Kaum Muda Muslim Amerika Vokal Demi Eksistensi

Johannes Sutanto de Britto
Shohib dari PMII sedang berinteraksi dengan peserta dari AS menggunakan video komunikasi jarak jauh di pusat kebudayaan berteknologi tinggi @america (Jaringnews/Johanes Sutanto))
Shohib dari PMII sedang berinteraksi dengan peserta dari AS menggunakan video komunikasi jarak jauh di pusat kebudayaan berteknologi tinggi @america (Jaringnews/Johanes Sutanto))

Jumlah umat Muslim meningkat paska Tragedi  WTC 11/9 itu karena rasa penasaran dari orang Amerika.

JAKARTA, Jaringnews.com  - Dalam dialog interaktif menggunakan video komunikasi jarak jauh di pusat kebudayaan berteknologi tinggi @america Jakarta, Selasa malam, 31/1, peserta dialog dari Indonesia dan Amerika saling bertukar pikiran, pengalaman dan pendapat tentang perkembangan Muslim di masing-masing negara.

Ketika peserta dari Indonesia menanyakan soal isu gender dalam sistem pendidikan di Amerika, para mahasiswa yang berada di AS menegaskan bahwa sistem pendidakan di AS memberi peluang yang sama pada semua mahasiswa tanpa memandang latar belakang jenis kelamin.

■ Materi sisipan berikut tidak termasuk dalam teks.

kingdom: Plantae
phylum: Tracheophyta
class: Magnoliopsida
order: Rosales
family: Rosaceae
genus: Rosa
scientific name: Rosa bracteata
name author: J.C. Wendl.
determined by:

“Amerika mengedepankan kualitas sehingga tidak ada isu gender yang mengakibatkan terjadinya diskriminasi,” tegas Ahson Rehman asal Baltimore yang tergabung dalam Asosiasi Pelajar Muslim di Universitas Towson.

Ia menambahkan, diskriminasi justru terjadi paska Tragedi WTC 11 September 2001 yang mendeskreditkan dan memojokkan Islam secara umum. Meski demikian, lambat laun orang Amerika justru makin tertarik pada Islam.

“Perlu diketahui bahwa jumlah umat Muslim meningkat paska tragedi itu karena rasa penasaran dari orang Amerika,” terang Muhammad Pradana Indraputra dari RICMA usai acara dialog interaktif.

Ia menambahkan, paska tragedi tersebut kaum muda Muslim di Amerika menjadi vokal untuk menunjukkan kebenaran Islam.

“Kalau tidak vokal, kita tidak akan dapat tempat peribadatan sendiri dan perlakuan yang sama,” imbuh Pradana.

Sementara itu perkembangan Islam di Amerika bisa terwujud juga berkat pemerintah sekarang yang menghargai pluralisme.

“Kita harus membedakan pemerintah AS yang dulu dan Sekarang. Pemerintah saat ini tidak diskriminatif. Pemerintah saat ini menggunakan pendekatan yang mengena pada masyarakat muslim sehingga sikap konfrontatif Muslim sudah tidak lagi sering terlihat,” dalih Gugus Aryo Swandito dari RISKA.

Sementara Shohib dari PMII Jakarta mengingatkan bahwa sikap diskriminatif justru berpotensi dilakukan oleh masyarakat Muslim di Indonesia sebagai kelompok mayoritas. Ia lantas berharap agar kaum muda Muslim Indonesia semakin tertantang untuk menjadi muslim yang moderat.